Why Do Food Processors Use So Much Salt? Part 2
Every year food manufacturers dump about 5 billion pounds of salt into our foods. This is the second in a several part series about the use of salt in food manufacturing.
Last week we gave you reason #1 for why food manufacturers put so much salt into our foods: it’s a cheap ingredient.
This week we’ll look at reason #2: masking.
What is masking, you might be wondering. Masking is just what it sounds like, using salt to cover up bad tastes in food.

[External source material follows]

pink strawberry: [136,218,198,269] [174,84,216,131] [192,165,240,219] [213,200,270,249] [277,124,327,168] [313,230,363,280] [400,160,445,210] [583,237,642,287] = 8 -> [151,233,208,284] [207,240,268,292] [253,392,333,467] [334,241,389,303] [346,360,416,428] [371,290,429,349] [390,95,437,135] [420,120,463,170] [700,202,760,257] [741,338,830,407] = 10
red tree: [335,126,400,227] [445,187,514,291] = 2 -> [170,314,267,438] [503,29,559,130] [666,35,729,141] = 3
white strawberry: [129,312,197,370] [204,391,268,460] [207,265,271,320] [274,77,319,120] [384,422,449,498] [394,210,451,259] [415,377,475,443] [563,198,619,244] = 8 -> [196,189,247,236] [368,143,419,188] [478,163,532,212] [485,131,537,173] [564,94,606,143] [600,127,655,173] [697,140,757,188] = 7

Now, we’ve all had the experience of making dinner, and adding a touch of salt to improve the flavor of the dish. But that’s enhancing the flavor of bland food. This is something entirely different.

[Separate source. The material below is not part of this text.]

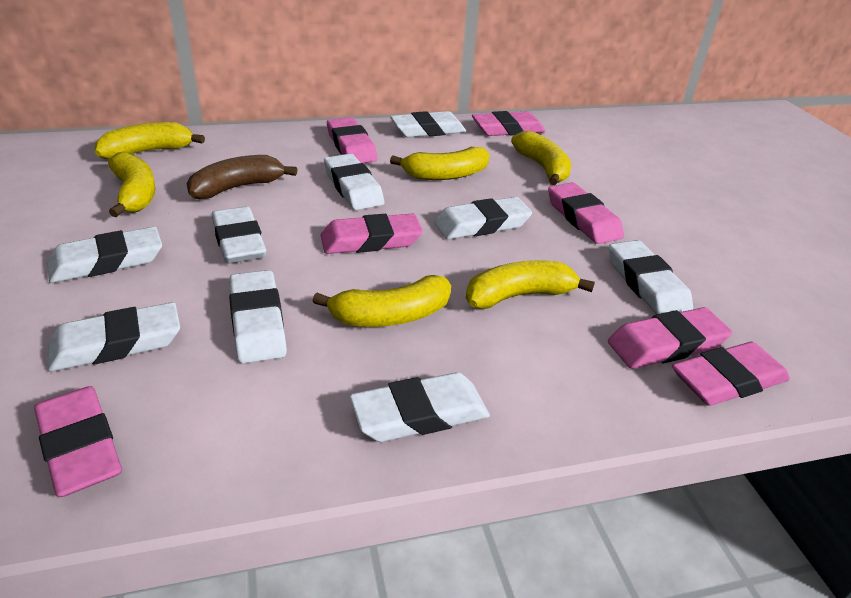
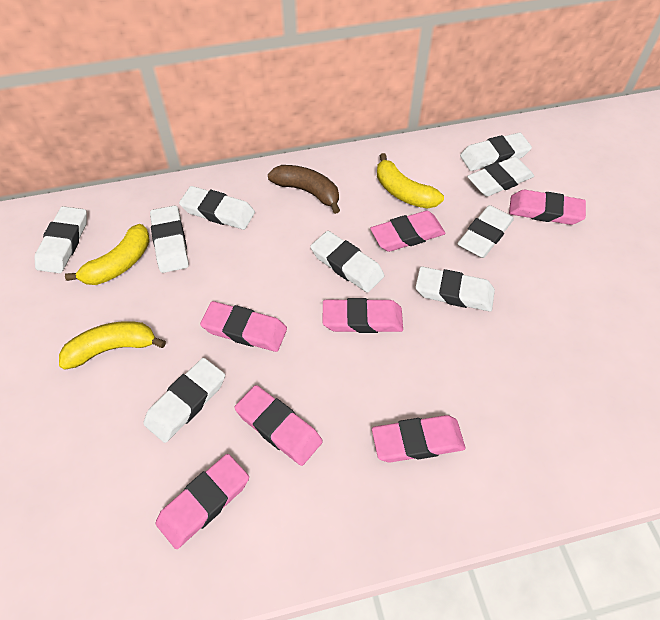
yellow banana: [95,122,205,159] [108,152,155,217] [313,275,451,327] [390,147,490,180] [466,260,595,309] [511,131,571,185] = 6 -> [59,321,166,370] [65,224,150,285] [377,153,444,209] = 3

Today, many processed foods are made up of lots of chemicals and additives, none of which have a particularly pleasant flavor whether tasted individually or in combination with each other. Masking is used to cover up those objectionable flavors so that they cannot be detected.
Spices and herbs are also great at flavor enhancement and masking, but are significantly more expensive additions than salt.
New York Times reporter Michael Moss in his investigative book Salt Sugar Fat writes that:
“Salt is the great fixer. … Cornflakes, for example, taste metallic without it. Crackers are bitter and soggy and stick to the roof of your mouth. Ham turns so rubbery it can bounce.”
At Step One Foods we don’t need to add salt to our foods to cover up the taste of chemicals or other additives. Because we don’t use them. We use high quality, whole food ingredients that taste the way food is supposed to taste.
Reference: Moss, Michael. Salt Sugar Fat. 2013.